The inspector general report that led to the firing of former FBI deputy director Andrew McCabe faults him for lying four separate times, a Republican congressman said.
Rep. Jim Jordan, R-Ohio, a member of the House Oversight Committee, made the revelation during a Thursday night interview on Fox News.
“It wasn’t once, twice, it wasn’t even three times,” Jordan said on “The Ingraham Angle.” “Four times he lied about leaking information to the Wall Street Journal about the FBI.”
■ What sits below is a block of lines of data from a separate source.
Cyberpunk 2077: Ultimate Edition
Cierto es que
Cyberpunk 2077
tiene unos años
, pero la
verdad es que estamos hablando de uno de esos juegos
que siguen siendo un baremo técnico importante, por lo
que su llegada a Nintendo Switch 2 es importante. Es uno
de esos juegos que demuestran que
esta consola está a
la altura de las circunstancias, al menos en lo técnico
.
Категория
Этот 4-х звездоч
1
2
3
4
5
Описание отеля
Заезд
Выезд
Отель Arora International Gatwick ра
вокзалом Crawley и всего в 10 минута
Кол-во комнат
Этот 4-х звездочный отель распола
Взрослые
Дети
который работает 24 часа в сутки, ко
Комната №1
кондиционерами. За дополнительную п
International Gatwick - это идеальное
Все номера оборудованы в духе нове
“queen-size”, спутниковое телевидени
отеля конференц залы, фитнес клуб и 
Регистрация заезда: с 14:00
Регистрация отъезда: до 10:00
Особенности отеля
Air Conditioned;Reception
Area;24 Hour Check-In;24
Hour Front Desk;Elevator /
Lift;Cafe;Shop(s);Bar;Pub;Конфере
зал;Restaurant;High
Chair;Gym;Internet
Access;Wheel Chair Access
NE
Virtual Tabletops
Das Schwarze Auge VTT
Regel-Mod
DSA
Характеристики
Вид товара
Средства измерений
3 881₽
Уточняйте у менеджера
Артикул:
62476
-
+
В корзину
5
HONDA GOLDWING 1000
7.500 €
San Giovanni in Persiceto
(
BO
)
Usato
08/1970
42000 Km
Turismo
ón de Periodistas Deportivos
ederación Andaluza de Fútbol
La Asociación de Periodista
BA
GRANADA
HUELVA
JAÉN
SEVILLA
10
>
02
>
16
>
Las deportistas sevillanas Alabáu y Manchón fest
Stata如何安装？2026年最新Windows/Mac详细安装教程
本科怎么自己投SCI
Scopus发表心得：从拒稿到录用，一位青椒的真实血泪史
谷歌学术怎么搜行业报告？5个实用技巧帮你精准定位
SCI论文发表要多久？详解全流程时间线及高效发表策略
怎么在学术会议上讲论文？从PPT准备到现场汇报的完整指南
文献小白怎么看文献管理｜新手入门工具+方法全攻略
Department of Justice Inspector General Michael Horowitz’s review of the FBI and DOJ’s actions related to its investigation into Hillary Clinton’s use of a private email server has not been released publicly. But some lawmakers, like Jordan, have obtained copies of the report.
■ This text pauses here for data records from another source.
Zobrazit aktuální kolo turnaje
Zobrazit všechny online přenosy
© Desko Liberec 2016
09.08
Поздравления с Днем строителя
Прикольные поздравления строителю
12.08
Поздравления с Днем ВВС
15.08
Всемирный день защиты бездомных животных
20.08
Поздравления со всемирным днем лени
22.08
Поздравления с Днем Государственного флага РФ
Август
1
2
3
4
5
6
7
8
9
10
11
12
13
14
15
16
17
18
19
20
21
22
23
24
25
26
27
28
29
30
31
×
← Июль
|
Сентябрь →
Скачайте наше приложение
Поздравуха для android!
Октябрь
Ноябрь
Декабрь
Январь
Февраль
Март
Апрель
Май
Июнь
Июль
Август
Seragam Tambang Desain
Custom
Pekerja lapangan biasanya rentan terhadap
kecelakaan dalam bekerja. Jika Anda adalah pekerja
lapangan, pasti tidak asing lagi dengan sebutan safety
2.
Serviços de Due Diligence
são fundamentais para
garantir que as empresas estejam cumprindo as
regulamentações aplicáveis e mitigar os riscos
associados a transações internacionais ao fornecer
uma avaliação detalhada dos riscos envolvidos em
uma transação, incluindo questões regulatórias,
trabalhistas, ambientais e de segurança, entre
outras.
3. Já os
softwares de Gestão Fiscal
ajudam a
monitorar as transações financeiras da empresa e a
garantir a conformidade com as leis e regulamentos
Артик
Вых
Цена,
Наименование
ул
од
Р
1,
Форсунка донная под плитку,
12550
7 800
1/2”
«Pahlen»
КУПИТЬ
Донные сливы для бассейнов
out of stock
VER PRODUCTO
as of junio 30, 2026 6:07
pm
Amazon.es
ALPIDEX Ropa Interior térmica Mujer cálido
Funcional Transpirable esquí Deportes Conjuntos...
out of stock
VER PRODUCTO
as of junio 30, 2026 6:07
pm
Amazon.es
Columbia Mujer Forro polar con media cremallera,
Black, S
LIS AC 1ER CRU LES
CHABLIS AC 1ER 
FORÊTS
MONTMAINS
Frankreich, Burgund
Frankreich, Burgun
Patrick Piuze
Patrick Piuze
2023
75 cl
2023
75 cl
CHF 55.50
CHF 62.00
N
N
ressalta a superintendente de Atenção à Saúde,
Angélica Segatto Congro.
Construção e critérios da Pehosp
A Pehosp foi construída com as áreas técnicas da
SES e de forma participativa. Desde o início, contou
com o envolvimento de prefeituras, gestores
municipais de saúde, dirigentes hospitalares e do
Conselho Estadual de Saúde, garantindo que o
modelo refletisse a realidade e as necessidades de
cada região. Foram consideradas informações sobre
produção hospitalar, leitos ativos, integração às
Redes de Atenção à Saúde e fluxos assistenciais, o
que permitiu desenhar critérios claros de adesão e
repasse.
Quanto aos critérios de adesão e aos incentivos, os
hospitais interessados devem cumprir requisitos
“He lied to James Comey. He lied to the Office of Professional Responsibility. And he lied twice under oath to the inspector general,” Jordan said.
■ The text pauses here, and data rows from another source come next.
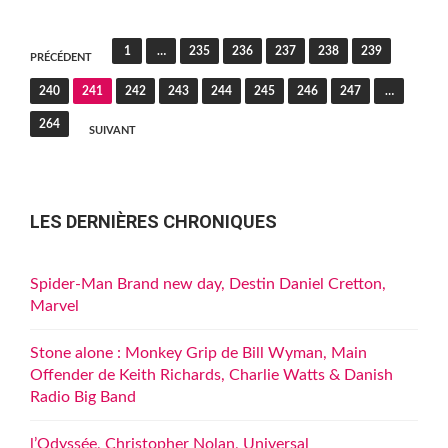
Pagination
1
…
235
236
237
238
239
PRÉCÉDENT
des
240
241
242
243
244
245
246
247
…
publications
264
SUIVANT
LES DERNIÈRES CHRONIQUES
Spider-Man Brand new day, Destin Daniel Cretton,
Marvel
Stone alone : Monkey Grip de Bill Wyman, Main
Offender de Keith Richards, Charlie Watts & Danish
Radio Big Band
l’Odyssée, Christopher Nolan, Universal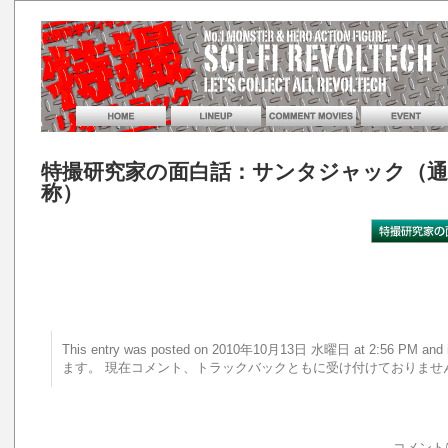
特撮研究家の面白話：サンタジャック（通
称）
This entry was posted on 2010年10月13日 水曜日 at 2:56 PM 
ます。 現在コメント、トラックバックともに受け付けておりませ
コメント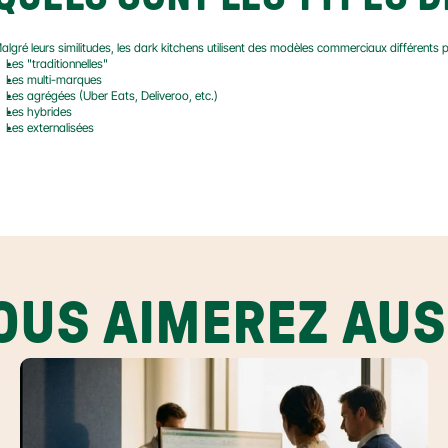
algré leurs similitudes, les dark kitchens utilisent des modèles commerciaux différents pou
Les "traditionnelles"
Les multi-marques
Les agrégées (Uber Eats, Deliveroo, etc.)
Les hybrides
Les externalisées
OUS AIMEREZ AUS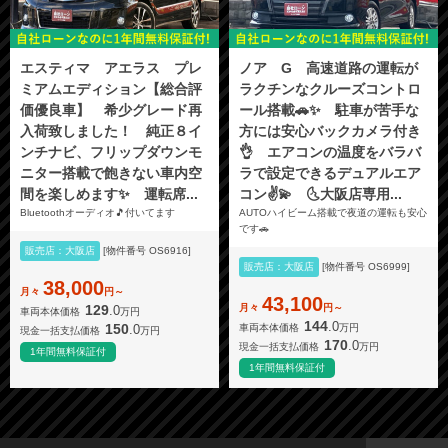
エスティマ アエラス プレ
ノア G 高速道路の運転が
ミアムエディション【総合評
ラクチンなクルーズコントロ
価優良車】 希少グレード再
ール搭載🚗✨ 駐車が苦手な
入荷致しました！ 純正８イ
方には安心バックカメラ付き
ンチナビ、フリップダウンモ
👌 エアコンの温度をバラバ
ニター搭載で飽きない車内空
ラで設定できるデュアルエア
間を楽しめます✨ 運転席...
コン✌️💫 🌜大阪店専用...
Bluetoothオーディオ🎵付いてます
AUTOハイビーム搭載で夜道の運転も安心
です🚗
販売店：大阪店
[物件番号 OS6916]
販売店：大阪店
[物件番号 OS6999]
38,000
月々
円～
43,100
月々
円～
129
.0
車両本体価格
万円
144
.0
150
.0
車両本体価格
万円
現金一括支払価格
万円
170
.0
現金一括支払価格
万円
1年間無料保証付
1年間無料保証付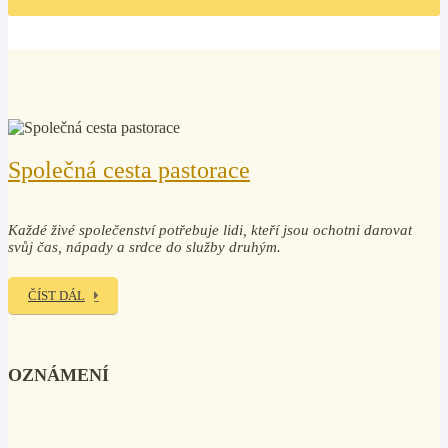
Společná cesta pastorace
Každé živé společenství potřebuje lidi, kteří jsou ochotni darovat
svůj čas, nápady a srdce do služby druhým.
ČÍST DÁL
OZNÁMENÍ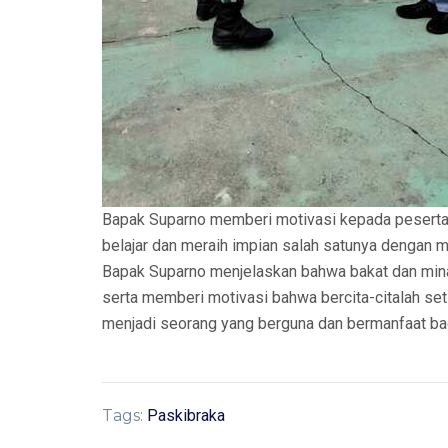
Bapak Suparno memberi motivasi kepada peserta
belajar dan meraih impian salah satunya dengan 
Bapak Suparno menjelaskan bahwa bakat dan minat
serta memberi motivasi bahwa bercita-citalah setin
menjadi seorang yang berguna dan bermanfaat bagi 
Tags:
Paskibraka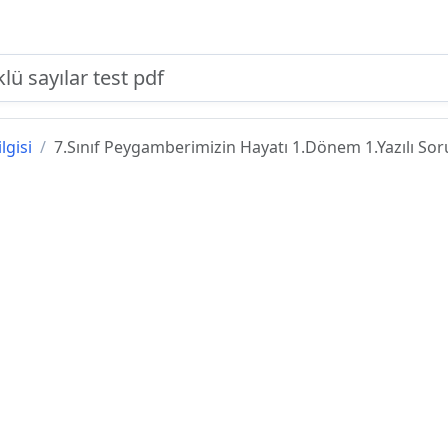
lgisi
7.Sınıf Peygamberimizin Hayatı 1.Dönem 1.Yazılı Soru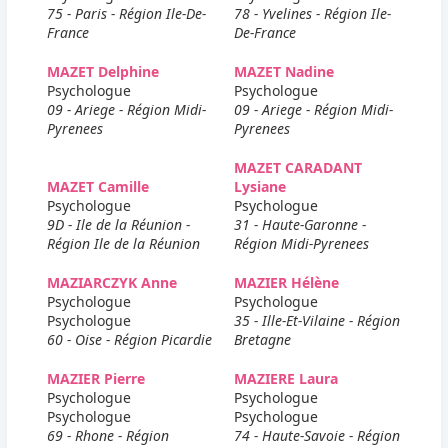
75 - Paris - Région Ile-De-
78 - Yvelines - Région Ile-
France
De-France
MAZET Delphine
MAZET Nadine
Psychologue
Psychologue
09 - Ariege - Région Midi-
09 - Ariege - Région Midi-
Pyrenees
Pyrenees
MAZET CARADANT
MAZET Camille
Lysiane
Psychologue
Psychologue
9D - Ile de la Réunion -
31 - Haute-Garonne -
Région Ile de la Réunion
Région Midi-Pyrenees
MAZIARCZYK Anne
MAZIER Hélène
Psychologue
Psychologue
Psychologue
35 - Ille-Et-Vilaine - Région
60 - Oise - Région Picardie
Bretagne
MAZIER Pierre
MAZIERE Laura
Psychologue
Psychologue
Psychologue
Psychologue
69 - Rhone - Région
74 - Haute-Savoie - Région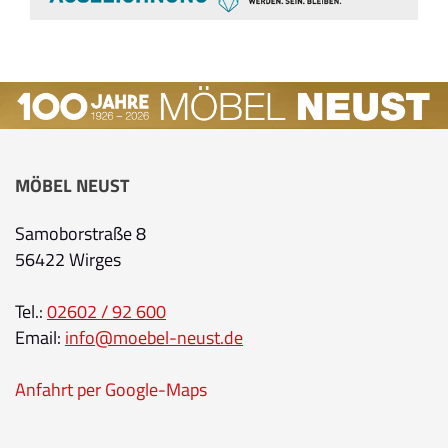
MÖBEL NEUST
Samoborstraße 8
56422 Wirges
Tel.:
02602 / 92 600
Email:
info@moebel-neust.de
Anfahrt per Google-Maps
Earlier this month, McCabe was fired by Attorney General Jeff Sessions just hours before his planned retirement.
Sessions said the DOJ’s inspector general had determined McCabe was not truthful during his review of the Clinton email investigation and the FBI’s Office of Professional Responsibility recommended his firing. He also accused McCabe of leaking to the media.
The number of times McCabe was accused of lying had not been public.
But McCabe has defended his actions.
“During these inquiries, I answered questions truthfully and as accurately as I could amidst the chaos that surrounded me,” he said in a statement after his firing. “And when I thought my answers were misunderstood, I contacted investigators to correct them.”
On Thursday, a GoFundMe crowd funding effort set up for his legal defense fund argued his career was “long, distinguished, and unblemished.” It raised more than $400,000 as of Friday afternoon.
“His reward for that has been a termination that was completely unjustified, amidst repeated ad hominem attacks by the President of the United States,” it reads.
McCabe was fired just days before he would have been eligible for a lifetime pension, meaning those benefits could now be in jeopardy.